Schwäbische Zeitung (Riedlingen)
Ägyptens Präsident schlägt aus Enthauptungen Kapital
Nach den Morden des IS an 21 Kopten bombardiert die ägyptische Luftwaffe dessen Stellungen in Libyen
- Die IS-Miliz expandiert: In Ägypten wie Libyen gibt es Zellen der Extremisten. Nun zeigt ein Video den Tod mehrerer ägyptischer Kopten. So blutig die Tat ist – der Diktatur am Nil spielt sie in die Hände.
Dass sie hier am Mittelmeer sind, Europa nur wenige Kilometer entfernt, soll so beiläufig wie möglich rüber kommen. Sie stünden „heute im Süden Roms, in Libyen“, sagt ein Vermummter in die Kamera. Hinter ihm branden graue Wellen am Ufer. Dann hebt er drohend ein Messer und sagt: „Wir werden das Meer mit eurem Blut tränken.“
In Overalls gesteckte Geiseln
Die Szene ist Teil eines am Sonntag im Internet verbreiteten Videos der Terrormiliz Islamischer Staat (IS). Wie bei vorherigen Filmen inszenieren die Dschihadisten das Grauen bis ins Detail.
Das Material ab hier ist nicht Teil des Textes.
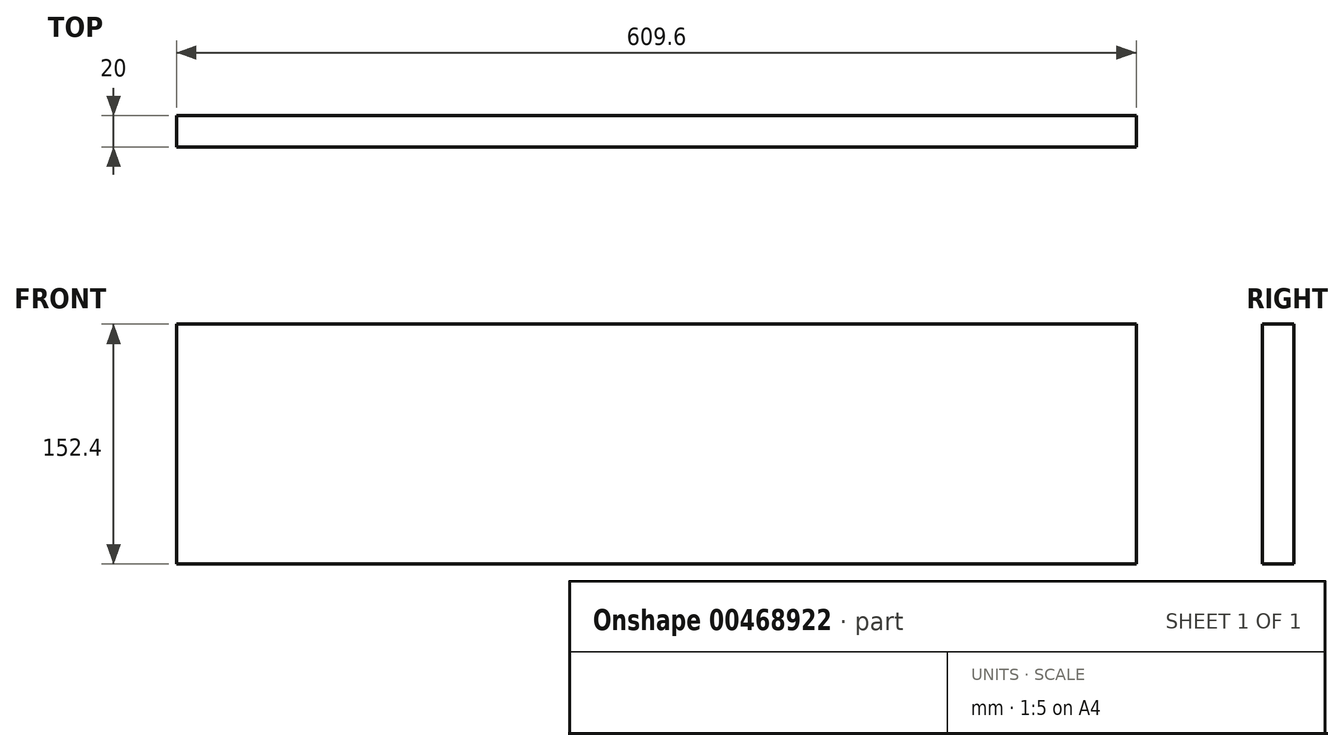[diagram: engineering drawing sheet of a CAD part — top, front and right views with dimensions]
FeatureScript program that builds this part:
annotation { "Feature Type Name" : "Feature", "Feature Type Description" : "" }
export const myFeature = defineFeature(function(context is Context, id is Id, definition is map)
    precondition{}
    {
        {
            var Q0;
            Q0=qCreatedBy(makeId("Front.planeOp"),FACE);
            var sketch = newSketch(context, id + "F0", { "sketchPlane" : qUnion([Q0])});
            skLineSegment(sketch, "E0.bottom", {"start": v(304.8, -76.2) * mm, "end": v(-304.8, -76.2) * mm});
            skLineSegment(sketch, "E0.top", {"start": v(304.8, 76.2) * mm, "end": v(-304.8, 76.2) * mm});
            skLineSegment(sketch, "E0.left", {"start": v(304.8, -76.2) * mm, "end": v(304.8, 76.2) * mm});
            skLineSegment(sketch, "E0.right", {"start": v(-304.8, -76.2) * mm, "end": v(-304.8, 76.2) * mm});
            skPoint(sketch, "E0.middle", {"position": v(0, 0) * mm});
            skSolve(sketch);
        }
        {
            var Q0;
            Q0=makeQuery(id+"F0.imprint","IMPRINT",FACE,{"disambiguationData":[TD([[makeQuery(id+"F0.imprint","IMPRINT",EDGE,{"derivedFrom":sQuery(id+"F0.wireOp",EDGE,"E0.bottom")}),-1.0]])]});
            extrude(context, id + "F1", {"entities" : qUnion([Q0]), "depth" : 20 * mm});
        }
    });
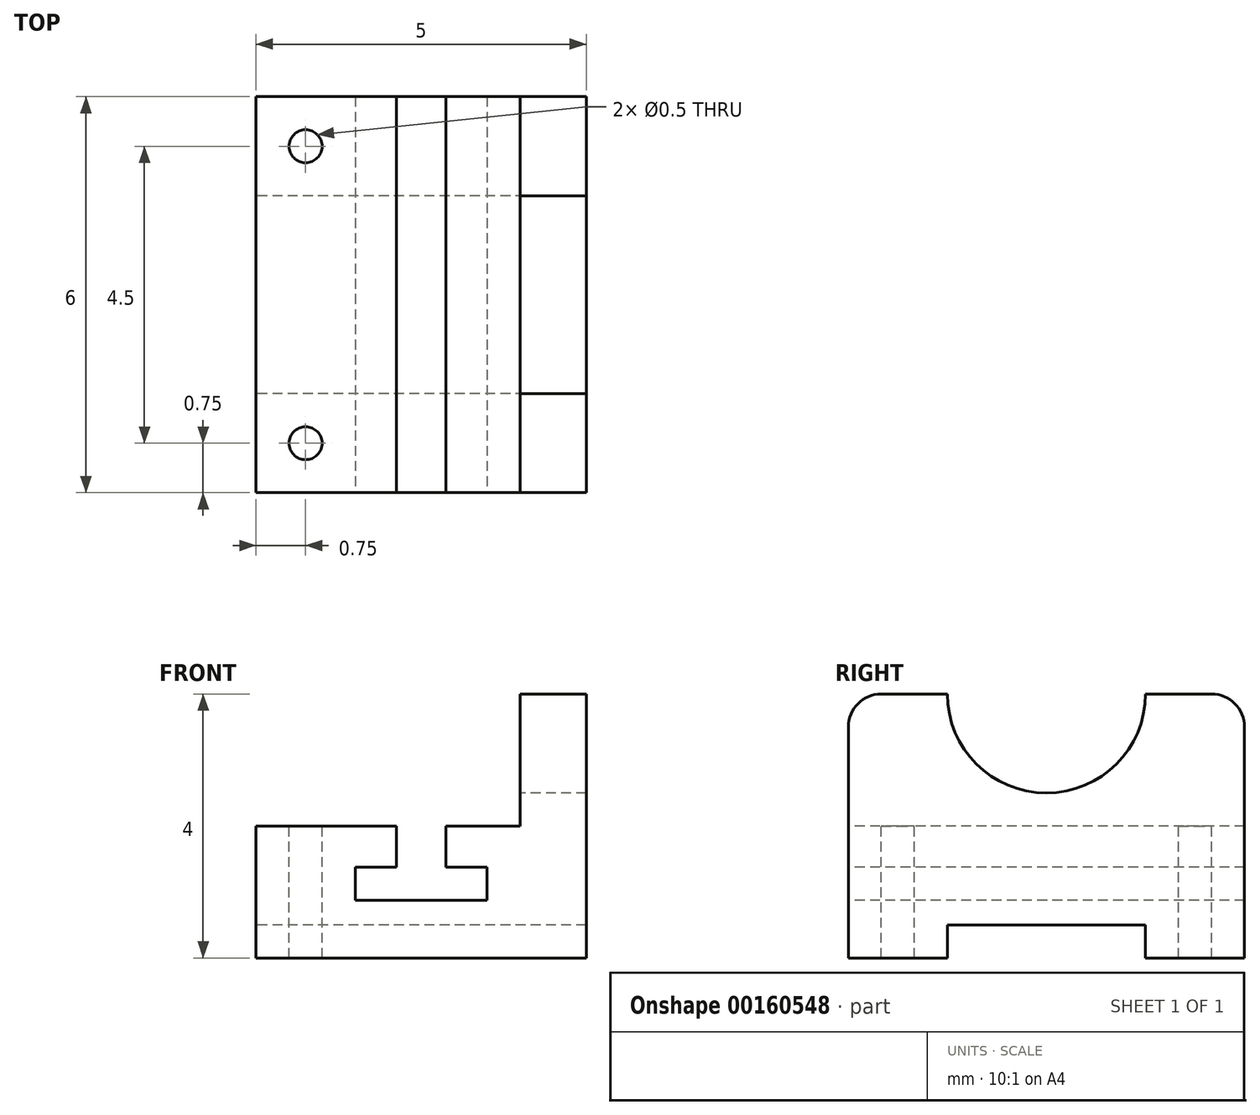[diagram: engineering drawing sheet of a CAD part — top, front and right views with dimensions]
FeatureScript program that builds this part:
annotation { "Feature Type Name" : "Feature", "Feature Type Description" : "" }
export const myFeature = defineFeature(function(context is Context, id is Id, definition is map)
    precondition{}
    {
        {
            var Q0;
            Q0=qCreatedBy(makeId("Front.planeOp"),FACE);
            var sketch = newSketch(context, id + "F0", { "sketchPlane" : qUnion([Q0])});
            skLineSegment(sketch, "E0", {"start": v(0, 0) * mm, "end": v(5, 0) * mm});
            skLineSegment(sketch, "E1", {"start": v(0, 0) * mm, "end": v(0, 2) * mm});
            skLineSegment(sketch, "E2", {"start": v(0, 2) * mm, "end": v(4, 2) * mm});
            skLineSegment(sketch, "E3", {"start": v(5, 0) * mm, "end": v(5, 4) * mm});
            skLineSegment(sketch, "E4", {"start": v(5, 4) * mm, "end": v(4, 4) * mm});
            skLineSegment(sketch, "E5", {"start": v(4, 2) * mm, "end": v(4, 4) * mm});
            skSolve(sketch);
        }
        {
            var Q0;
            Q0 = qSketchRegion(id + "F0", true);
            extrude(context, id + "F1", {"entities" : qUnion([Q0]), "oppositeDirection" : true, "depth" : 6 * mm});
        }
        {
            var Q0;
            Q0=makeQuery(id+"F1.opExtrude","CAP_FACE",FACE,{"disambiguationData":[OSD([sQuery(id+"F0.wireOp",EDGE,"E0"),sQuery(id+"F0.wireOp",EDGE,"E1"),sQuery(id+"F0.wireOp",EDGE,"E2"),sQuery(id+"F0.wireOp",EDGE,"E3"),sQuery(id+"F0.wireOp",EDGE,"E4"),sQuery(id+"F0.wireOp",EDGE,"E5")])],"isStart":true});
            var sketch = newSketch(context, id + "F2", { "sketchPlane" : qUnion([Q0])});
            skLineSegment(sketch, "E6", {"start": v(0, 2) * mm, "end": v(2.12, 2) * mm, "construction": true});
            skLineSegment(sketch, "E7", {"start": v(2.12, 2) * mm, "end": v(2.12, 1.38) * mm});
            skLineSegment(sketch, "E8", {"start": v(2.12, 2) * mm, "end": v(2.88, 2) * mm});
            skLineSegment(sketch, "E9", {"start": v(2.88, 2) * mm, "end": v(2.88, 1.38) * mm});
            skPoint(sketch, "E10", {"position": v(2.5, 2) * mm});
            skLineSegment(sketch, "E11", {"start": v(2.5, 2) * mm, "end": v(2.5, 0.87) * mm, "construction": true});
            skLineSegment(sketch, "E12", {"start": v(1.5, 0.87) * mm, "end": v(3.5, 0.87) * mm});
            skLineSegment(sketch, "E13", {"start": v(2.12, 1.38) * mm, "end": v(1.5, 1.38) * mm});
            skLineSegment(sketch, "E14", {"start": v(1.5, 1.37) * mm, "end": v(1.5, 0.88) * mm});
            skLineSegment(sketch, "E15", {"start": v(2.88, 1.38) * mm, "end": v(3.5, 1.38) * mm});
            skLineSegment(sketch, "E16", {"start": v(3.5, 1.38) * mm, "end": v(3.5, 0.87) * mm});
            skSolve(sketch);
        }
        {
            var Q0;
            Q0 = qSketchRegion(id + "F2", true);
            extrude(context, id + "F3", {"entities" : qUnion([Q0]), "operationType" : NewBodyOperationType.REMOVE, "oppositeDirection" : true, "depth" : 25 * mm});
        }
        {
            var Q0;
            Q0=makeQuery(id+"F1.opExtrude","SWEPT_FACE",FACE,{"disambiguationData":[OSD([sQuery(id+"F0.wireOp",EDGE,"E1")])]});
            var sketch = newSketch(context, id + "F4", { "sketchPlane" : qUnion([Q0])});
            skLineSegment(sketch, "E17", {"start": v(-4.5, 0) * mm, "end": v(-1.5, 0) * mm});
            skLineSegment(sketch, "E18", {"start": v(-4.5, 0) * mm, "end": v(-4.5, 0.5) * mm});
            skLineSegment(sketch, "E19", {"start": v(-4.5, 0.5) * mm, "end": v(-1.5, 0.5) * mm});
            skLineSegment(sketch, "E20", {"start": v(-1.5, 0.5) * mm, "end": v(-1.5, 0) * mm});
            skSolve(sketch);
        }
        {
            var Q0;
            Q0 = qSketchRegion(id + "F4", true);
            extrude(context, id + "F5", {"entities" : qUnion([Q0]), "operationType" : NewBodyOperationType.REMOVE, "oppositeDirection" : true, "depth" : 25 * mm});
        }
        {
            var Q0;
            {var subQ3=sQuery(id+"F0.wireOp",EDGE,"E2");var subQ4=sQuery(id+"F0.wireOp",EDGE,"E1");Q0=makeQuery(id+"F3.boolean.opBoolean","SPLIT",FACE,{"disambiguationData":[TD([makeQuery(id+"F1.opExtrude","SWEPT_FACE",FACE,{"disambiguationData":[OSD([subQ4])]})])],"derivedFrom":makeQuery(id+"F1.opExtrude","SWEPT_FACE",FACE,{"disambiguationData":[OSD([subQ3])]})});}
            var sketch = newSketch(context, id + "F6", { "sketchPlane" : qUnion([Q0])});
            skCircle(sketch, "E21", {"center": v(0.75, 0.75) * mm, "radius": 0.25 * mm});
            skCircle(sketch, "E22", {"center": v(0.75, 5.25) * mm, "radius": 0.25 * mm});
            skSolve(sketch);
        }
        {
            var Q0;
            Q0 = qSketchRegion(id + "F6", true);
            extrude(context, id + "F7", {"entities" : qUnion([Q0]), "operationType" : NewBodyOperationType.REMOVE, "oppositeDirection" : true, "depth" : 25 * mm});
        }
        {
            var Q0;
            Q0=makeQuery(id+"F1.opExtrude","SWEPT_FACE",FACE,{"disambiguationData":[OSD([sQuery(id+"F0.wireOp",EDGE,"E5")])]});
            var sketch = newSketch(context, id + "F8", { "sketchPlane" : qUnion([Q0])});
            skArc(sketch, "E23", {"start": v(-4.5, 4) * mm, "mid": v(-3, 2.5) * mm, "end": v(-1.5, 4) * mm});
            skLineSegment(sketch, "E24", {"start": v(-4.5, 4) * mm, "end": v(-1.5, 4) * mm});
            skSolve(sketch);
        }
        {
            var Q0;
            Q0 = qSketchRegion(id + "F8", true);
            extrude(context, id + "F9", {"entities" : qUnion([Q0]), "operationType" : NewBodyOperationType.REMOVE, "oppositeDirection" : true, "depth" : 25 * mm});
        }
        {
            var Q0;
            Q0=makeQuery(id+"F1.opExtrude","CAP_EDGE",EDGE,{"disambiguationData":[OSD([sQuery(id+"F0.wireOp",EDGE,"E4")])],"isStart":true});
            var Q1;
            Q1=makeQuery(id+"F1.opExtrude","CAP_EDGE",EDGE,{"disambiguationData":[OSD([sQuery(id+"F0.wireOp",EDGE,"E4")])],"isStart":false});
            fillet(context, id + "F10", {"entities" : qUnion([Q0, Q1]), "radius" : 0.5 * mm, "tangentPropagation" : true, "allowEdgeOverflow" : false});
        }
    });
Dutzende in Schwarz gekleidete Männer schleppen ihre in orange Overalls gesteckte Geiseln an den Strand und bauen sich in einer Reihe auf. Bei den Geiseln soll es sich um 21 entführte Ägypter handeln.
Alle sind Mitglieder der christlichen Minderheit der Kopten, die um den Jahreswechsel verschwanden. Die Männer hätten als Gastarbeiter in dem Bürgerkriegsland gearbeitet, bestätigte die koptische Kirche. Der Reihe nach drücken die Extremisten ihre Opfer in den Sand. Dann ist zu sehen, wie sie deren Köpfe abschneiden. Das Video trägt den Titel „Eine in Blut geschriebene Nachricht an die Nation des Kreuzes“. Damit richtet sich der IS erstmals bewusst an Christen – und produzierte wahrscheinlich erstmals ein Schreckensvideo außerhalb des selbst ernannten „Kalifats“in Syrien und dem Irak.
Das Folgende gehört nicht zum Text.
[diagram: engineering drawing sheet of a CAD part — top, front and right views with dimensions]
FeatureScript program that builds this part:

Vor rund drei Monaten schwor eine Miliz ehemaliger Rebellen in Libyen dem IS die Treue. Mit dem Video liefern sie nun den Beweis, wie weit sich die IS-Ideologie exportieren lässt. Im ölreichen Libyen tobt seit Monaten ein blutiger Machtkampf zwischen zwei Regierungen. Der IS hat sich das Chaos zunutze gemacht. Nun, wo die Regierungen seit Mitte vergangener Woche erstmals auf UN-Vermittlung an einem Tisch sitzen, startet der libysche Ableger seine Propagandaschlacht.
Kampfjets gegen IS-Stellungen
Ägypten reagierte am Montag mit aller Härte auf die Tötung seiner Landsleute. Am frühen Morgen starteten Kampfjets ins Nachbarland und bombardierten IS-Stellungen. Die Luftwaffe der mit Kairo verbündeten Regierung aus Ostlibyen flog nach eigenen Angaben ebenfalls Angriffe. Die von Islamisten geführte westlibysche Regierung nannte die Schläge hingegen einen „Angriff auf die Souveränität“des Landes.
Ägyptens Präsident Abdel Fattah al-Sisi sucht nun den offenen Kampf. Die toten Kopten gelten als „Märtyrer“, im Land wurde eine siebentägige Staatstrauer ausgerufen. Aus den Dschihadisten vor der Haustür schlägt al-Sisi innen- wie außenpolitisch Kapital. Der Kampf gegen den Terror ist al-Sisis einzige Ausrede, um Vergehen an der Bevölkerung – auch international – zu rechtfertigen.
Das Spiel von al-Sisis scheint aufzugehen: Erst am Montag unterzeichneten Ägypten und Frankreich einen Waffendeal über 24 französischen Rafale-Jets. Laut französischen Medien wird Kairo die Flugzeuge aber vorerst nur für eine Parade geliehen bekommen. Geliefert werde erst später.